Collected data:

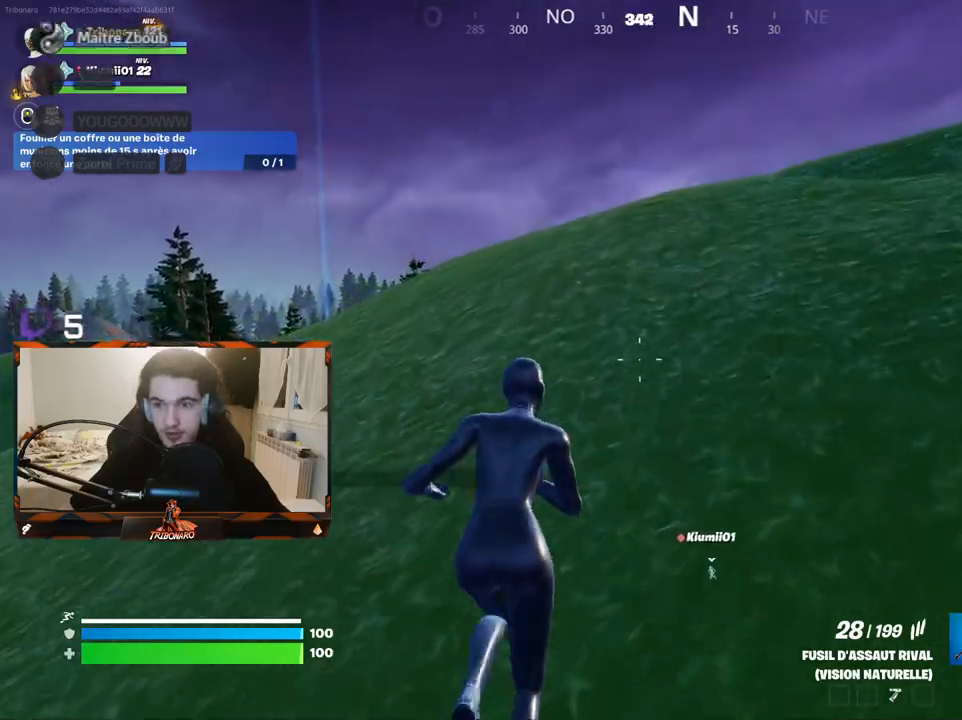
{"keys": ["z"], "mouse": [], "mouse_move": "right", "events": [[100, "x", "up"]]}
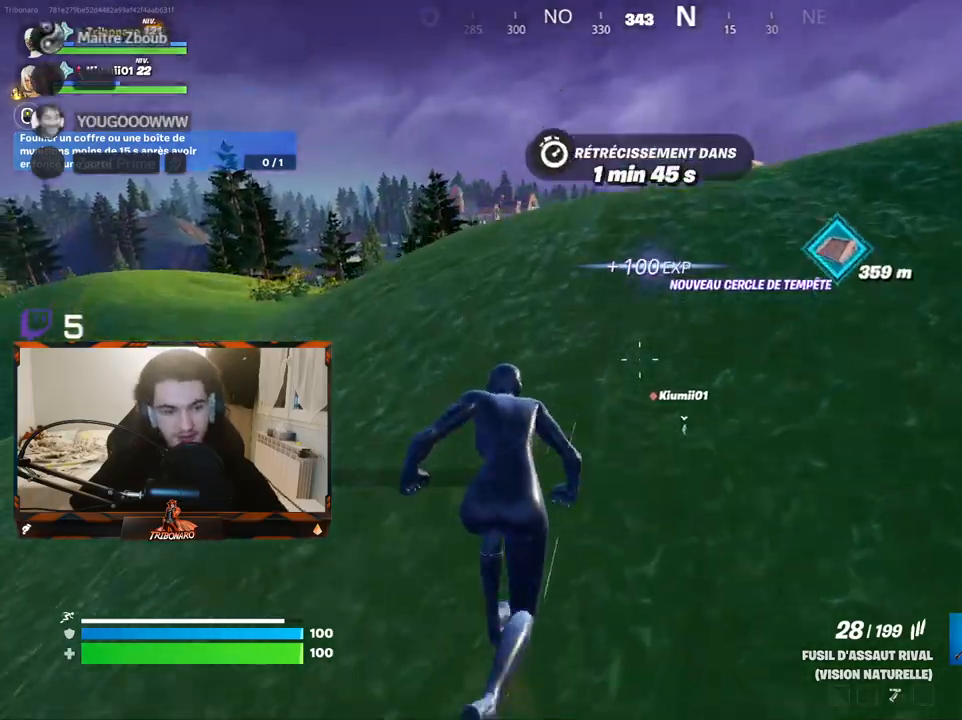
{"keys": ["d", "z"], "mouse": [], "mouse_move": "still", "events": [[483, "d", "down"]]}
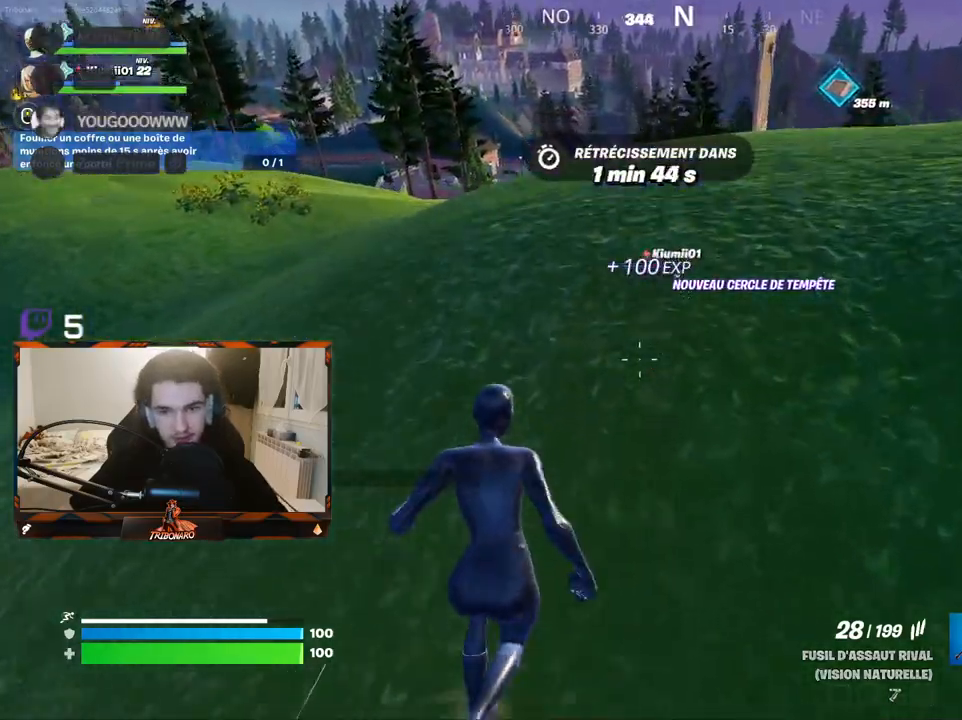
{"keys": ["z"], "mouse": [], "mouse_move": "still", "events": [[83, "d", "up"]]}
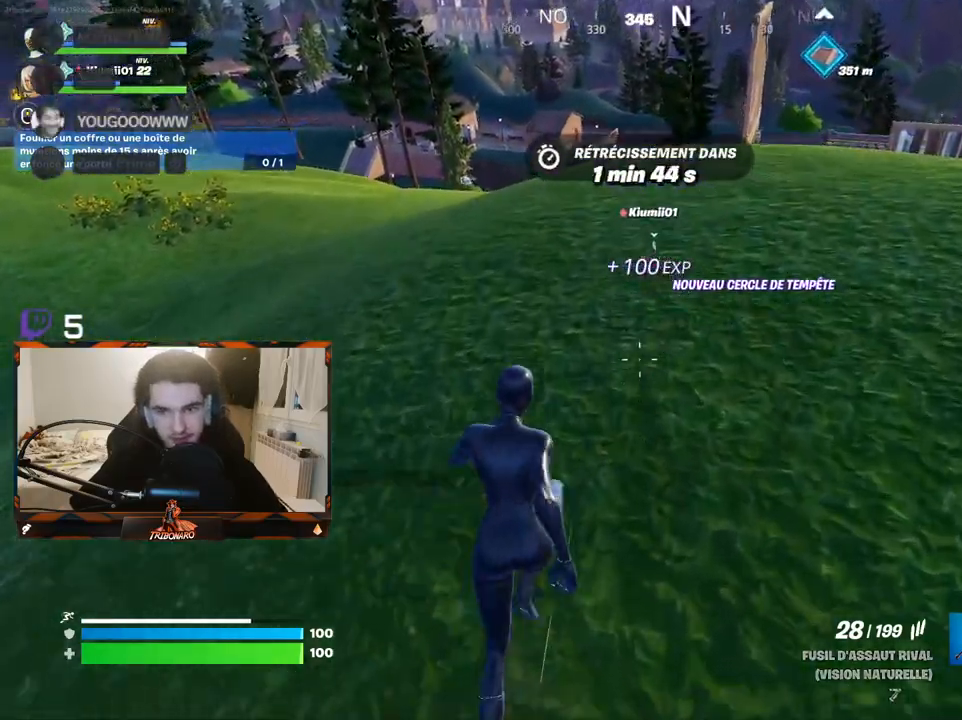
{"keys": ["z"], "mouse": [], "mouse_move": "still", "events": []}
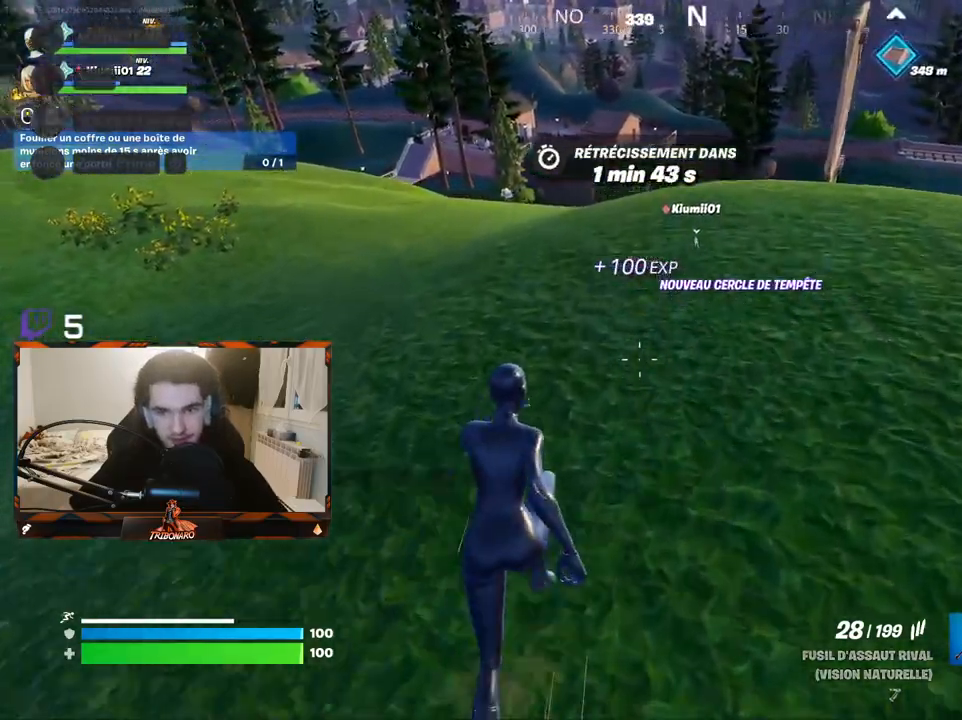
{"keys": ["z"], "mouse": [], "mouse_move": "still", "events": []}
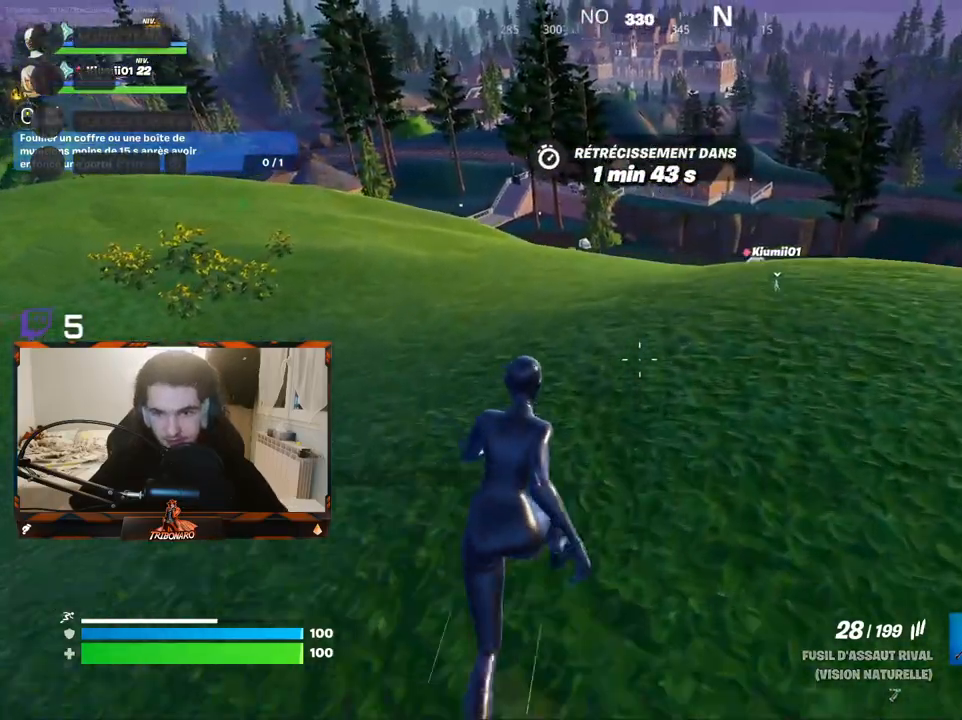
{"keys": ["z"], "mouse": [], "mouse_move": "still", "events": []}
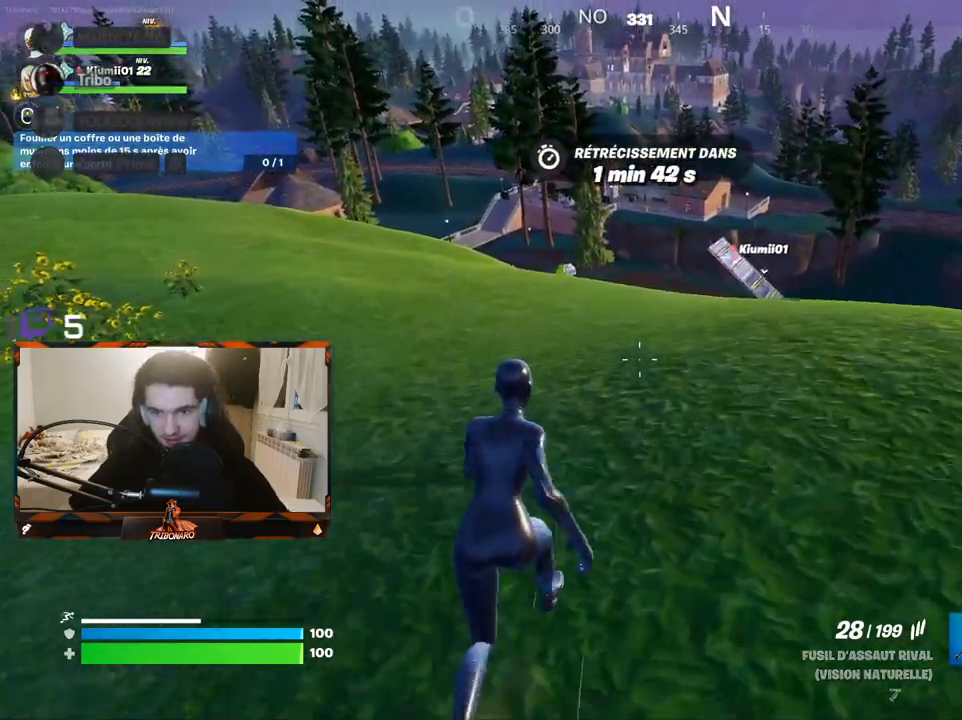
{"keys": ["z"], "mouse": [], "mouse_move": "still", "events": [[233, "ctrl", "down"], [450, "ctrl", "up"]]}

→ INSTRUCTIONS FOR THE TASK: Please reproduce the entries above line by line, exactly, leaving out each image.

→ SOLUTION FOR THIS PROBLEM:
{"keys": ["z"], "mouse": [], "mouse_move": "right", "events": [[100, "x", "up"]]}
{"keys": ["d", "z"], "mouse": [], "mouse_move": "still", "events": [[483, "d", "down"]]}
{"keys": ["z"], "mouse": [], "mouse_move": "still", "events": [[83, "d", "up"]]}
{"keys": ["z"], "mouse": [], "mouse_move": "still", "events": []}
{"keys": ["z"], "mouse": [], "mouse_move": "still", "events": []}
{"keys": ["z"], "mouse": [], "mouse_move": "still", "events": []}
{"keys": ["z"], "mouse": [], "mouse_move": "still", "events": [[233, "ctrl", "down"], [450, "ctrl", "up"]]}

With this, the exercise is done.